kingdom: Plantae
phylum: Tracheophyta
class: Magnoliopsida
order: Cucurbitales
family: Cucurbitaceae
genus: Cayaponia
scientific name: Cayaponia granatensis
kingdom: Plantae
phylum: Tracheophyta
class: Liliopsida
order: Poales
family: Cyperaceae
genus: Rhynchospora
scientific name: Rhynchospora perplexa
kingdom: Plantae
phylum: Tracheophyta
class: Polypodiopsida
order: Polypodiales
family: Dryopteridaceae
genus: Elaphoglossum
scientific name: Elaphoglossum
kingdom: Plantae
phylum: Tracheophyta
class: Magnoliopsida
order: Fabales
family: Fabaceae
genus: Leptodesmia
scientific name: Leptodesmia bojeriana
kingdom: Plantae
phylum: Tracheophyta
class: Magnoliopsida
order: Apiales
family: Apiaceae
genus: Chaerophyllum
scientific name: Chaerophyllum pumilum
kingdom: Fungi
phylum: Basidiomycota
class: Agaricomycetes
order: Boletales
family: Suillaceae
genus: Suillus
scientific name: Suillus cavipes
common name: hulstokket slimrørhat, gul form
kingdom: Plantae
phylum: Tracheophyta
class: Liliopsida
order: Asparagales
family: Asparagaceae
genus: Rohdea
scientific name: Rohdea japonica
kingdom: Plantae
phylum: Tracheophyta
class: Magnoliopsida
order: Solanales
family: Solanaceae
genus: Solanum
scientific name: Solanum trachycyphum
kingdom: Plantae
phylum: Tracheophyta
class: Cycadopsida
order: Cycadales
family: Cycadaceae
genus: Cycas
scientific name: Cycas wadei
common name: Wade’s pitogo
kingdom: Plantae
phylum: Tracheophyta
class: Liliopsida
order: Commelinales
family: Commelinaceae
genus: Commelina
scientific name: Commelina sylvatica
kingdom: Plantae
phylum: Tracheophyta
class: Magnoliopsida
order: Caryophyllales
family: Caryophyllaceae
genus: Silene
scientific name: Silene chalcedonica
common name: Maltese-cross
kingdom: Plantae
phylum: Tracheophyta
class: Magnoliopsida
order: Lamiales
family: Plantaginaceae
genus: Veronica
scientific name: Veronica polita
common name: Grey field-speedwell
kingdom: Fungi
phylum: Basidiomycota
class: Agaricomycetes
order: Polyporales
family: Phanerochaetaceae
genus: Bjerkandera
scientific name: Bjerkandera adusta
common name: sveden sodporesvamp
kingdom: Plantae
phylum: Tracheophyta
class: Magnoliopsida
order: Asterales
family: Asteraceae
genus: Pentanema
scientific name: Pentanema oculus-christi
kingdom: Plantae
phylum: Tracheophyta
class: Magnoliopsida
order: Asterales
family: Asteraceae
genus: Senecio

========================

__What you are asked to do__. Rewrite all of the material above as a JSON list of strings, with one string per line and any blank lines left out.

__Exercise solution__.
[
  "kingdom: Plantae",
  "phylum: Tracheophyta",
  "class: Magnoliopsida",
  "order: Cucurbitales",
  "family: Cucurbitaceae",
  "genus: Cayaponia",
  "scientific name: Cayaponia granatensis",
  "kingdom: Plantae",
  "phylum: Tracheophyta",
  "class: Liliopsida",
  "order: Poales",
  "family: Cyperaceae",
  "genus: Rhynchospora",
  "scientific name: Rhynchospora perplexa",
  "kingdom: Plantae",
  "phylum: Tracheophyta",
  "class: Polypodiopsida",
  "order: Polypodiales",
  "family: Dryopteridaceae",
  "genus: Elaphoglossum",
  "scientific name: Elaphoglossum",
  "kingdom: Plantae",
  "phylum: Tracheophyta",
  "class: Magnoliopsida",
  "order: Fabales",
  "family: Fabaceae",
  "genus: Leptodesmia",
  "scientific name: Leptodesmia bojeriana",
  "kingdom: Plantae",
  "phylum: Tracheophyta",
  "class: Magnoliopsida",
  "order: Apiales",
  "family: Apiaceae",
  "genus: Chaerophyllum",
  "scientific name: Chaerophyllum pumilum",
  "kingdom: Fungi",
  "phylum: Basidiomycota",
  "class: Agaricomycetes",
  "order: Boletales",
  "family: Suillaceae",
  "genus: Suillus",
  "scientific name: Suillus cavipes",
  "common name: hulstokket slimrørhat, gul form",
  "kingdom: Plantae",
  "phylum: Tracheophyta",
  "class: Liliopsida",
  "order: Asparagales",
  "family: Asparagaceae",
  "genus: Rohdea",
  "scientific name: Rohdea japonica",
  "kingdom: Plantae",
  "phylum: Tracheophyta",
  "class: Magnoliopsida",
  "order: Solanales",
  "family: Solanaceae",
  "genus: Solanum",
  "scientific name: Solanum trachycyphum",
  "kingdom: Plantae",
  "phylum: Tracheophyta",
  "class: Cycadopsida",
  "order: Cycadales",
  "family: Cycadaceae",
  "genus: Cycas",
  "scientific name: Cycas wadei",
  "common name: Wade’s pitogo",
  "kingdom: Plantae",
  "phylum: Tracheophyta",
  "class: Liliopsida",
  "order: Commelinales",
  "family: Commelinaceae",
  "genus: Commelina",
  "scientific name: Commelina sylvatica",
  "kingdom: Plantae",
  "phylum: Tracheophyta",
  "class: Magnoliopsida",
  "order: Caryophyllales",
  "family: Caryophyllaceae",
  "genus: Silene",
  "scientific name: Silene chalcedonica",
  "common name: Maltese-cross",
  "kingdom: Plantae",
  "phylum: Tracheophyta",
  "class: Magnoliopsida",
  "order: Lamiales",
  "family: Plantaginaceae",
  "genus: Veronica",
  "scientific name: Veronica polita",
  "common name: Grey field-speedwell",
  "kingdom: Fungi",
  "phylum: Basidiomycota",
  "class: Agaricomycetes",
  "order: Polyporales",
  "family: Phanerochaetaceae",
  "genus: Bjerkandera",
  "scientific name: Bjerkandera adusta",
  "common name: sveden sodporesvamp",
  "kingdom: Plantae",
  "phylum: Tracheophyta",
  "class: Magnoliopsida",
  "order: Asterales",
  "family: Asteraceae",
  "genus: Pentanema",
  "scientific name: Pentanema oculus-christi",
  "kingdom: Plantae",
  "phylum: Tracheophyta",
  "class: Magnoliopsida",
  "order: Asterales",
  "family: Asteraceae",
  "genus: Senecio"
]